Os dois exemplos seguintes, de falta de capacidade para governar, já são só desta trupe que tomou o governo em novembro de 2015.

Não se suporta a demagogia como a que se tem usado com a Pediatria do Hospital de S. João. O problema, mesmo que nunca se tenha explicado bem a sua génese, dimensão e soluções possíveis, era para ser resolvido “para a semana”. Agora parece que vai ser tratado no “fim da legislatura”, o limbo para onde estão a ir todas as promessas que foram feitas no início desta mesma legislatura.
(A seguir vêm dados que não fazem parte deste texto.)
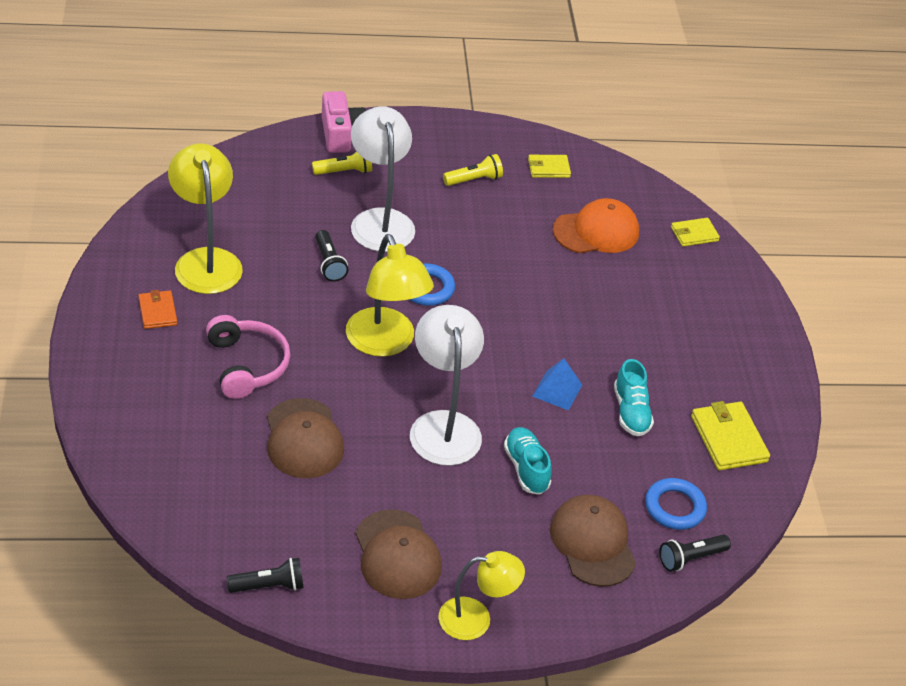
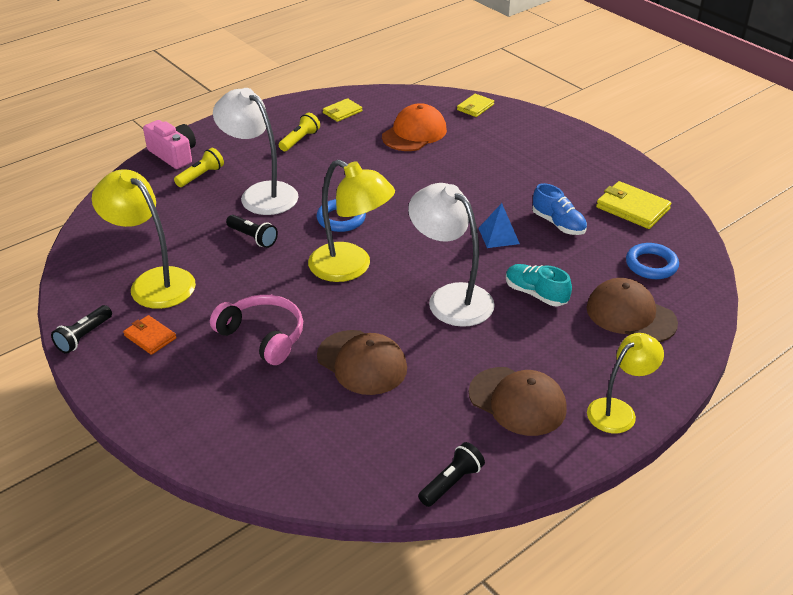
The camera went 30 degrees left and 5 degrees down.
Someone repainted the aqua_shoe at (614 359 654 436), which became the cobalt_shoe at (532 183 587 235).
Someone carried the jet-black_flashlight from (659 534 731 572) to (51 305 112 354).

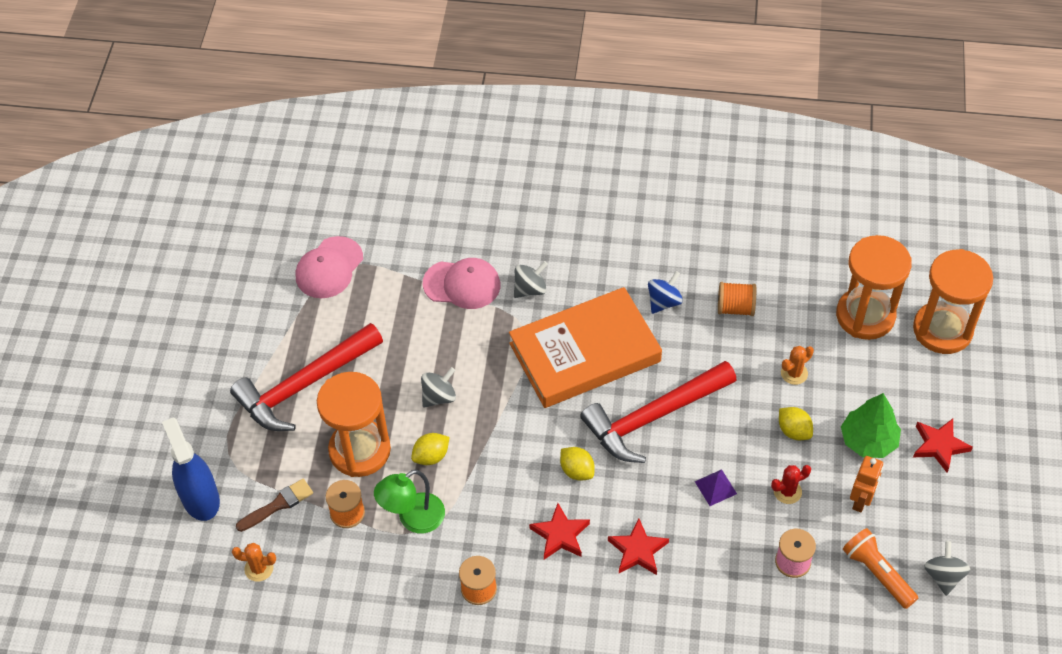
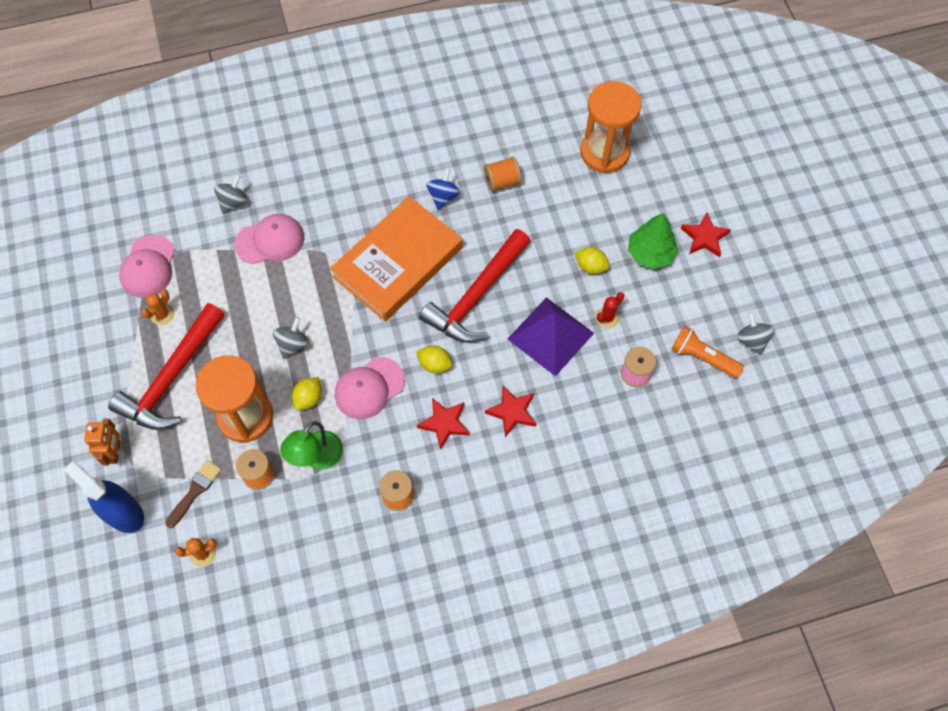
The camera went 25 degrees left and 10 degrees up.
Someone carried the grey_spinning_top from (514 261 548 298) to (214 175 248 214).
Someone scaled the purple_solid_pyramid at (695 469 737 506) by 2.32.
Someone carried the orange-coloured_prickly_plant from (781 346 814 385) to (141 289 175 326).
Someone carried the orange-coloured_robot from (850 456 883 512) to (84 418 121 466).
Someone took away the orange-coloured_sand_timer at (913 249 993 354).
Someone put down the rosy_cap at (335 357 405 419).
E o INFARMED está a seguir o mesmo caminho. Para tentar remediar um tremendo erro político que se pintou de “comunicação” mal feita, inventou-se uma comissão que validaria ex post a decisão ex ante. Dizem que já há relatório. E, contudo, a asneirada persiste. O texto, sabe-se lá por via de quem, é noticiado num jornal do Porto e deu azo a declarações do Presidente da Câmara do Porto que não se absteve de vir criar factos e condicionar a decisão que, bem vistas as coisas, nunca será entendida racionalmente, seja qual for. O ministro, ao falar demais, encarregou-se de matar uma solução, baseada em evidência, que pudesse ser aceite por todos os interessados. Entretanto, deram-lhe uma parlamentar oportunidade e sua excelência, sempre prolixo, fez-se de ofendido, com registo em livro de atas e tudo o mais a que tivesse direito. “Por qué no te callas”?

Vejamos um tema que merece uma abordagem séria para lá da troca de mimos verbais que definem os trabalhos parlamentares. O sistema de saúde português, não apenas o SNS, está a ser submerso por um “tsunami de procura” de cuidados. Existem razões prováveis para este fenómeno que merecem ser mais estudadas. Não estou certo que seja só o envelhecimento populacional, o preço do sucesso no aumento da longevidade, o que gera mais procura na dimensão em que ela agora sucede. Nem será apenas a enorme carga de doença e a falta de anos de vida saudável depois dos 65 anos. Há uma crescente medicalização da sociedade e das soluções dos problemas de saúde, com excesso de diagnósticos (overdiagnosis) e sobre-tratamento (overtreatment). Há que encarar esta questão e tentar abordá-la de forma positiva. Existe um novo consumismo que o próprio sistema gera e que exige ser avaliado quando se discutem incentivos à produção e pagamentos “à peça”. O problema não é só português e já mereceu reflexão na WONCA, a organização internacional de médicos de cuidados primários. Diagnósticos abusivos, exames inúteis e tratamentos desnecessários são uma dimensão de desperdício cuja grandeza carece de ser revista em Portugal. As falhas de acesso não podem ser só medidas pela imparidade entre procura e oferta. É urgente perceber, para todo o tipo de cuidados e não apenas para as urgências, que tipo de procura existe e que respostas são oferecidas. Todos pagamos essas “ofertas”, mesmo quando são “gratuitas”. Quem sabe, com tantos grupos de trabalho e comissões que o nosso ministro vai inventando, ele possa pegar nesta ideia? O problema de fundo é que não é com grupos, grupelhos ou comités que se ganha credibilidade. Uma vez perdida, é o diabo voltar a ganhá-la.

Médico, ex-ministro da Saúde

PS. Um aplauso, de pé, à campanha televisiva sobre o recurso à Linha Saúde 24. Não sei quanto custou, nem que sucesso terá. Ver-se-á daqui a uns meses. Mas é um exemplo muito positivo de como as televisões podem, em horário nobre, pugnar pela saúde das pessoas. Parabéns a quem a pensou, desenhou e implementou. Um bom exemplo de como lutar contra o “tsunami de procura” através de educação para a saúde. Se funcionar, façam-se mais. Não faltam temas.